A generation ago (1922) in The Pattern of the ‘Iliad’, Dr. J. T. Sheppard proposed a fresh analysis of the contents of the poem, as a sequence of problems, rather moral than political, resulting from the Quarrel between Agamemnon and Achilles, (1) from the seizure of Briseis to the failure of the Embassy; (2) from Achilles' consent to the intervention of Patroclus, leading to the death of Patroclus and the loss of the divine armour; (3) from the vengeance of Achilles, the death of Hector, and eventually the demand for the surrender of his body to Priam. These major problems are separated by loosely connected episodes, the killing of Dolon and Rhesus, and the making of new armour for Achilles. Within them the course of events is presented in a series of connected episodes, the more important of which are supplemented by the lesser incidents, preceding and following in order of narration, as the side panels of a triptych or side groups of a pediment supplement and enhance the centrepiece.

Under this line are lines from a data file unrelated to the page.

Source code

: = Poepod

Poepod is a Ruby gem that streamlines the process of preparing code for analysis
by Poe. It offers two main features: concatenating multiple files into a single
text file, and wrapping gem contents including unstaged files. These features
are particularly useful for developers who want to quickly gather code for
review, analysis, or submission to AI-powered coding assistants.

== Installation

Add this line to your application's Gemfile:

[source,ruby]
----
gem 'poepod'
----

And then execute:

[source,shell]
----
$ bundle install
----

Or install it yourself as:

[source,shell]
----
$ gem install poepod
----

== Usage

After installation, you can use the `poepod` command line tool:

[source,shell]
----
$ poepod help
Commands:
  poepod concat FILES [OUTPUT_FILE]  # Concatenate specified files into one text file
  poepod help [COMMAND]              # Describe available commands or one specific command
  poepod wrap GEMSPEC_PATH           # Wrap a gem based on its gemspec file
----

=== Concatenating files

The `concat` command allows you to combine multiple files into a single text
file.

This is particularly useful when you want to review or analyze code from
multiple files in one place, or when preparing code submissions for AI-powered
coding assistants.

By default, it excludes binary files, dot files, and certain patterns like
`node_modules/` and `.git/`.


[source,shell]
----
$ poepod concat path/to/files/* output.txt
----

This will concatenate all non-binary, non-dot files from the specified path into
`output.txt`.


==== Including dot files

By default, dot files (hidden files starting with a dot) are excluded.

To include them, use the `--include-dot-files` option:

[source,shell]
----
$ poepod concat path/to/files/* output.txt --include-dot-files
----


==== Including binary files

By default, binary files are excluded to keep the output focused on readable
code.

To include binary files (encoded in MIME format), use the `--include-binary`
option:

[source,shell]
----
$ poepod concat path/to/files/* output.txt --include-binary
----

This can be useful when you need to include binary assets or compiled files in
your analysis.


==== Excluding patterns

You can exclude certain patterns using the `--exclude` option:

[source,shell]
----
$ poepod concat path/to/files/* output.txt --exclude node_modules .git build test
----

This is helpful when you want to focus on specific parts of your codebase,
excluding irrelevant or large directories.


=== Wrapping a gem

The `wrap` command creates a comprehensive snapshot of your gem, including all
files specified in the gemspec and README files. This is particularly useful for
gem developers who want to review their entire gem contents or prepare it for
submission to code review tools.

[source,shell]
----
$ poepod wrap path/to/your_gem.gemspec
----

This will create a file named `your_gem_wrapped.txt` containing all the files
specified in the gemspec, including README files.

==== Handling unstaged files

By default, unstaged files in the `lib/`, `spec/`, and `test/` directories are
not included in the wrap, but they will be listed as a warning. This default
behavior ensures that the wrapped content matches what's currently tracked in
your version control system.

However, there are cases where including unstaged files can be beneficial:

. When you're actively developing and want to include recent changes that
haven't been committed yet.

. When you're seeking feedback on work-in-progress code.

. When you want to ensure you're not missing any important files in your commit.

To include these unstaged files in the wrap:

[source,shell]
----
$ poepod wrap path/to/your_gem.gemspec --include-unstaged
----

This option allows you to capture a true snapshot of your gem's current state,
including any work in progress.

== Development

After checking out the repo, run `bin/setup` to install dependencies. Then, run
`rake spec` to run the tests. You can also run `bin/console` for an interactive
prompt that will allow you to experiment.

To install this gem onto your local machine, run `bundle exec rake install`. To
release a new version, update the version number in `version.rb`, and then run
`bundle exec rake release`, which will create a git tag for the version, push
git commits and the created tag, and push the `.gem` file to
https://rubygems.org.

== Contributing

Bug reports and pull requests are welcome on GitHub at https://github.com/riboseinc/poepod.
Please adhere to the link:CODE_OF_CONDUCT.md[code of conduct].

Following these clues, I attempted a further analysis of the Iliad (JHS LII, 265–96) and proposed some comparisons between its rhythms and those of Greek ‘geometrical’ art.
This feature of epic composition was appreciated in antiquity; Aristotle lays stress on it; the structure of Attic tragedies, and of great works of material art—the ‘Chest of Kypselos’ and the pediments of Aegina, Olympia, and the Parthenon, is founded on it; and it seems to be the clue to the originality and effectiveness of the prose composition of Herodotus.